* _Requirement_: Exactly the lines from the one containing "right shoulder: (254, 445)" through the end of the records must be reproduced; leave out all pictures.

[Pixel coordinate listings]
━━━━━━━━━━
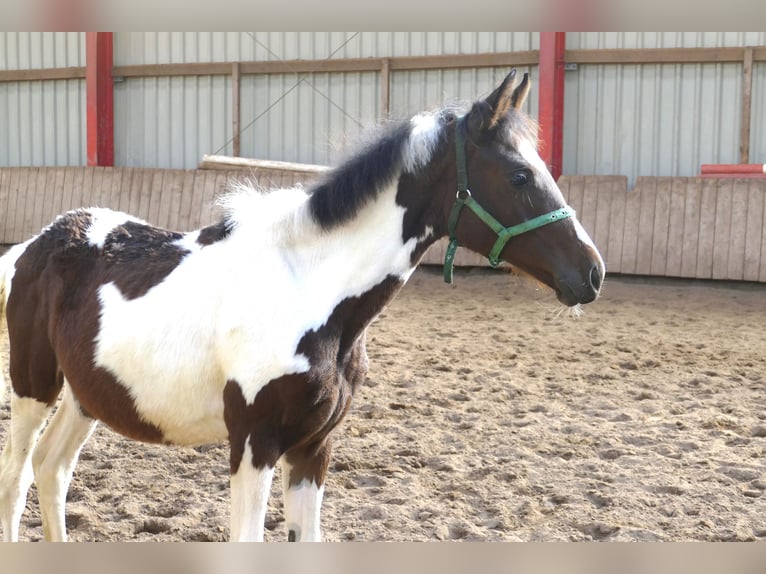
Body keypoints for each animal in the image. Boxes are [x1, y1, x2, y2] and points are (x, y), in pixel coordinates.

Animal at [0, 72, 608, 544]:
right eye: (520, 175)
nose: (592, 273)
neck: (309, 288)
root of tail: (36, 243)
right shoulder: (254, 445)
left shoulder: (313, 449)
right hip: (34, 387)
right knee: (17, 478)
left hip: (87, 396)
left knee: (52, 470)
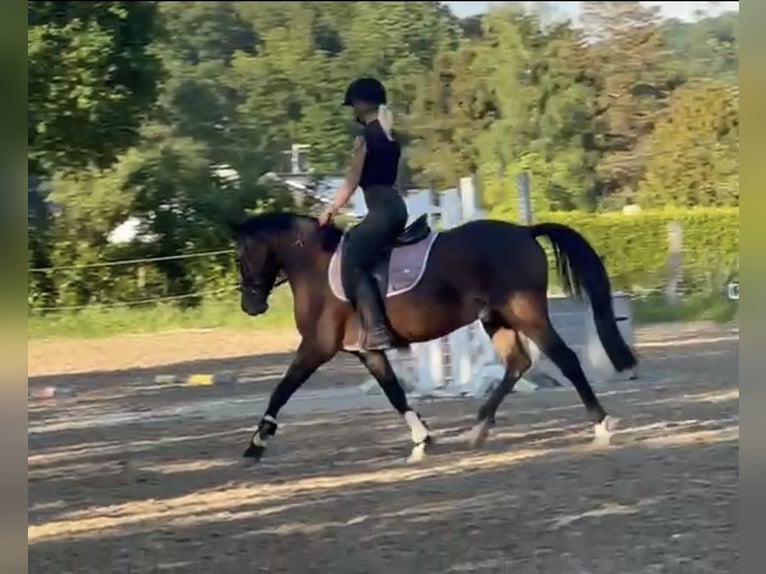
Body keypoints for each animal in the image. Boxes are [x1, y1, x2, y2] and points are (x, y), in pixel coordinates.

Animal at [232, 212, 636, 468]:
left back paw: (601, 426)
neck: (315, 265)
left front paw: (255, 444)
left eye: (241, 258)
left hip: (526, 314)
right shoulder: (366, 351)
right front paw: (422, 440)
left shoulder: (317, 347)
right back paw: (477, 428)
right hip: (496, 319)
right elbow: (394, 392)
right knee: (517, 364)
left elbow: (282, 390)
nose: (250, 307)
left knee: (565, 358)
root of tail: (524, 231)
━━━━━━━━━━
* _Solution below_:
right shoulder: (254, 445)
left shoulder: (313, 449)
right hip: (34, 387)
right knee: (17, 478)
left hip: (87, 396)
left knee: (52, 470)
Body keypoints for each animal in the image. Boxes are [x1, y1, x2, y2] and points are (x, y), in pixel coordinates.

Animal at [232, 212, 636, 468]:
left back paw: (601, 426)
neck: (315, 265)
left front paw: (255, 444)
left eye: (241, 258)
left hip: (526, 314)
right shoulder: (366, 351)
right front paw: (422, 440)
left shoulder: (317, 347)
right back paw: (477, 428)
right hip: (496, 319)
right elbow: (394, 392)
right knee: (517, 364)
left elbow: (282, 390)
nose: (250, 307)
left knee: (565, 358)
root of tail: (524, 231)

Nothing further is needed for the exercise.